## WHAT IS REQUIRED
Return the records that follow unaltered. Omit every picture.

Stored items
• • • • •
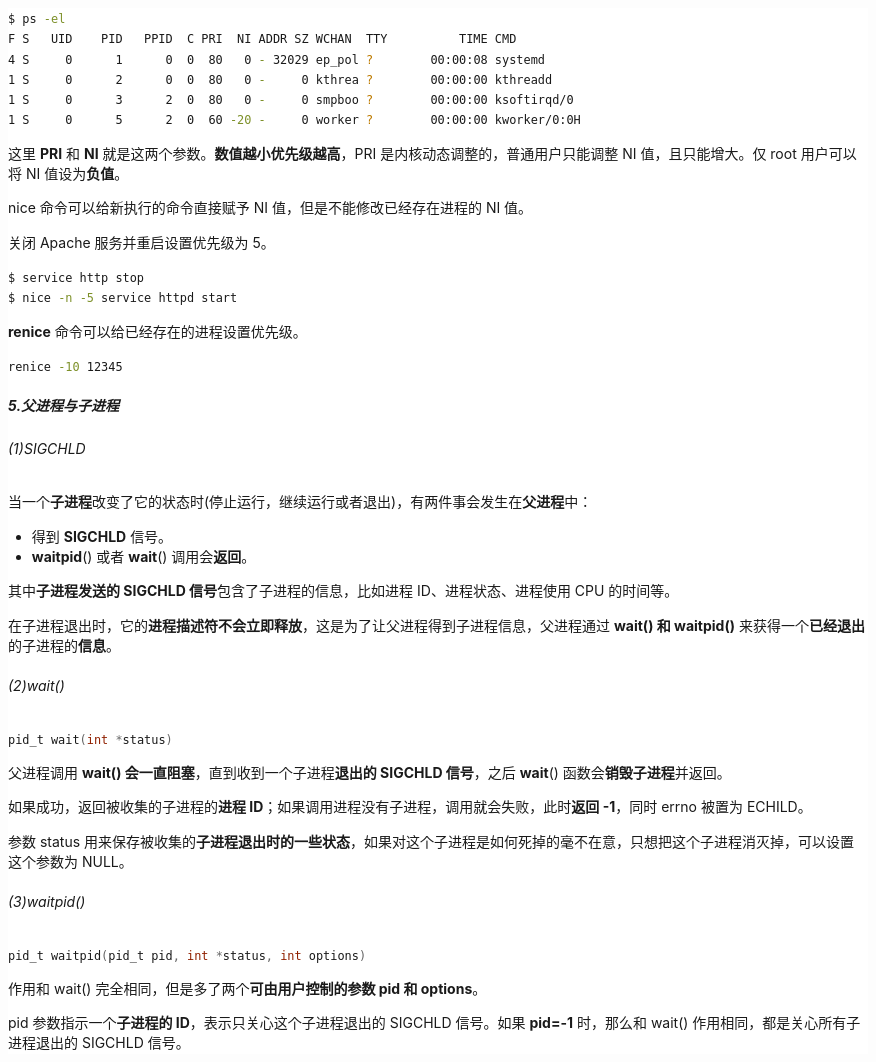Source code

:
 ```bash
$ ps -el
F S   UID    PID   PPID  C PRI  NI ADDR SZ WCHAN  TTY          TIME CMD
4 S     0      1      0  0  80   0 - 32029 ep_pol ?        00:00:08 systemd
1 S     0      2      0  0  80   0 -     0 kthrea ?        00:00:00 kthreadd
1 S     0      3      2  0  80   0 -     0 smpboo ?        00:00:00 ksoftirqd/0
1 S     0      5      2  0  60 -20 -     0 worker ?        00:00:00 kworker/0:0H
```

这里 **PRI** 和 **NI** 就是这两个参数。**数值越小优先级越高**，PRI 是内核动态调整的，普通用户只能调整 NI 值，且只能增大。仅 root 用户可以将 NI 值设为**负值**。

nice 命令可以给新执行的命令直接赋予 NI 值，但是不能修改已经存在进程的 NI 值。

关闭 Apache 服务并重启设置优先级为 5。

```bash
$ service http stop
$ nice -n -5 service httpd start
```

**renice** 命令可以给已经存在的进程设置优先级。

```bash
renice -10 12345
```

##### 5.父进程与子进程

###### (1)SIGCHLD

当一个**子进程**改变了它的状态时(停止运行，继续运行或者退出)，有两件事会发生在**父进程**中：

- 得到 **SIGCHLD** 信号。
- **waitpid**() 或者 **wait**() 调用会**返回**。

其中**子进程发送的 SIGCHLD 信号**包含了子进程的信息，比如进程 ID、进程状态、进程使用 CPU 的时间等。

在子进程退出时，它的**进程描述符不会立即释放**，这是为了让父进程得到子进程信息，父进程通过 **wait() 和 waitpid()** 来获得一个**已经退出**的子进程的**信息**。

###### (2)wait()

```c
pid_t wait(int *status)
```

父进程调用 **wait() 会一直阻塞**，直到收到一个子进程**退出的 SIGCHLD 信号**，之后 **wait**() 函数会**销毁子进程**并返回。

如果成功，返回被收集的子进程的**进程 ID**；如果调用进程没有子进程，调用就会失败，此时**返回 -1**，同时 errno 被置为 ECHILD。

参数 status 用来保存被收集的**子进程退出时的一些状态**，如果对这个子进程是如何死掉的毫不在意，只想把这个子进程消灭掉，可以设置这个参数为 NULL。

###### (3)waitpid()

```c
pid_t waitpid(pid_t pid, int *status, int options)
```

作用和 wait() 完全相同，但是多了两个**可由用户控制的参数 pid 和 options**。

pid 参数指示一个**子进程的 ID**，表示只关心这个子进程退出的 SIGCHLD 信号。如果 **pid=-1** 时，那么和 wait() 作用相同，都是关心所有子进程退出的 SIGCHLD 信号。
• • • • •
## WRITTEN RESPONSE
Source code

:
 ```bash
$ ps -el
F S   UID    PID   PPID  C PRI  NI ADDR SZ WCHAN  TTY          TIME CMD
4 S     0      1      0  0  80   0 - 32029 ep_pol ?        00:00:08 systemd
1 S     0      2      0  0  80   0 -     0 kthrea ?        00:00:00 kthreadd
1 S     0      3      2  0  80   0 -     0 smpboo ?        00:00:00 ksoftirqd/0
1 S     0      5      2  0  60 -20 -     0 worker ?        00:00:00 kworker/0:0H
```

这里 **PRI** 和 **NI** 就是这两个参数。**数值越小优先级越高**，PRI 是内核动态调整的，普通用户只能调整 NI 值，且只能增大。仅 root 用户可以将 NI 值设为**负值**。

nice 命令可以给新执行的命令直接赋予 NI 值，但是不能修改已经存在进程的 NI 值。

关闭 Apache 服务并重启设置优先级为 5。

```bash
$ service http stop
$ nice -n -5 service httpd start
```

**renice** 命令可以给已经存在的进程设置优先级。

```bash
renice -10 12345
```

##### 5.父进程与子进程

###### (1)SIGCHLD

当一个**子进程**改变了它的状态时(停止运行，继续运行或者退出)，有两件事会发生在**父进程**中：

- 得到 **SIGCHLD** 信号。
- **waitpid**() 或者 **wait**() 调用会**返回**。

其中**子进程发送的 SIGCHLD 信号**包含了子进程的信息，比如进程 ID、进程状态、进程使用 CPU 的时间等。

在子进程退出时，它的**进程描述符不会立即释放**，这是为了让父进程得到子进程信息，父进程通过 **wait() 和 waitpid()** 来获得一个**已经退出**的子进程的**信息**。

###### (2)wait()

```c
pid_t wait(int *status)
```

父进程调用 **wait() 会一直阻塞**，直到收到一个子进程**退出的 SIGCHLD 信号**，之后 **wait**() 函数会**销毁子进程**并返回。

如果成功，返回被收集的子进程的**进程 ID**；如果调用进程没有子进程，调用就会失败，此时**返回 -1**，同时 errno 被置为 ECHILD。

参数 status 用来保存被收集的**子进程退出时的一些状态**，如果对这个子进程是如何死掉的毫不在意，只想把这个子进程消灭掉，可以设置这个参数为 NULL。

###### (3)waitpid()

```c
pid_t waitpid(pid_t pid, int *status, int options)
```

作用和 wait() 完全相同，但是多了两个**可由用户控制的参数 pid 和 options**。

pid 参数指示一个**子进程的 ID**，表示只关心这个子进程退出的 SIGCHLD 信号。如果 **pid=-1** 时，那么和 wait() 作用相同，都是关心所有子进程退出的 SIGCHLD 信号。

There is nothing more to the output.